Second, because the MB-SWIFT fMRI images have a low anatomical contrast, standard motion correction and co-registration methods fail to register the images correctly. In addition to signal intensity correction, motion correction and co-registration require adjustments to algorithm parameters or the use of indirect methods.

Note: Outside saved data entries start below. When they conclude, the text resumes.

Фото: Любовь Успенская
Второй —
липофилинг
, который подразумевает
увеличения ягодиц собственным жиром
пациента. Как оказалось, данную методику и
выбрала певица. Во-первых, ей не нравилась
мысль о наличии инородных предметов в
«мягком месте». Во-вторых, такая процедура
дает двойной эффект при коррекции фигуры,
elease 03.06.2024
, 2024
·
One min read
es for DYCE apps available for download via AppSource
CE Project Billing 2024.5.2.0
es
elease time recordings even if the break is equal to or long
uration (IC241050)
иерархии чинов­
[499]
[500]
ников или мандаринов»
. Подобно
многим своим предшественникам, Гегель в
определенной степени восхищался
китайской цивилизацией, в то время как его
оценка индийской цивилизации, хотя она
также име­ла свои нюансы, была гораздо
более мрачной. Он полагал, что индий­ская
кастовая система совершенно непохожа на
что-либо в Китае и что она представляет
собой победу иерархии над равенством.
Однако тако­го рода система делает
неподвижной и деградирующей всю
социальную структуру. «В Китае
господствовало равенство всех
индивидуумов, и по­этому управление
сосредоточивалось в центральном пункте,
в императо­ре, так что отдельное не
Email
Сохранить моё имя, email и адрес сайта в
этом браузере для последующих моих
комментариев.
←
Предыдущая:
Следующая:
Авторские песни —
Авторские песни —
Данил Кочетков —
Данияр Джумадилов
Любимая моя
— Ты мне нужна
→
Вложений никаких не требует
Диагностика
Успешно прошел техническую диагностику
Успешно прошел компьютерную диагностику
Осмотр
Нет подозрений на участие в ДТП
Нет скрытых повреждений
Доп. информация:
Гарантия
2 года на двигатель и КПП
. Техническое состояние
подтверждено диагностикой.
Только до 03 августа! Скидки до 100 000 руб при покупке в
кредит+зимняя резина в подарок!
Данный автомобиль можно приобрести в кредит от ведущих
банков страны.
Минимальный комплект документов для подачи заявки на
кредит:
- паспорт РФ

Third, as any pulse using high excitation bandwidth, MB-SWIFT can become a high-SAR pulse sequence. We estimated the rat head SAR to be approximately 20 W/kg at 9.4 T, which translates to approximately 2 W/kg at 3 T (Lehto et al., 2017). As this is below, e.g., the FDA head SAR limit (https://www.aapm.org/meetings/02AM/pdf/8356-48054.pdf), MB-SWIFT fMRI using such high excitation bandwidth, flip angle, and time resolution is also feasible in humans.

Conclusions

Our results demonstrate that MB-SWIFT has unique features that make it a valuable tool for preclinical fMRI studies. The 20-dB difference in the average SPL between the MB-SWIFT technique and our standard EPI pulse sequence clearly exceeds the typical drop of 12 dB with silent EPI pulse sequences (Hutter et al., 2018; Zapp et al., 2012). In addition to the low acoustic noise, the insensitivity to movement and susceptibility-induced artefacts make MB-SWIFT ideal for awake rodent studies and simultaneous EEG-fMRI measurements. Importantly, the fMRI results were of high quality and consistent with those of previous EPI studies, indicating that MB-SWIFT is a valid alternative to EPI for demanding fMRI protocols. The benefits of MB-SWIFT enable fMRI study designs involving complex experimental setups at high magnetic fields.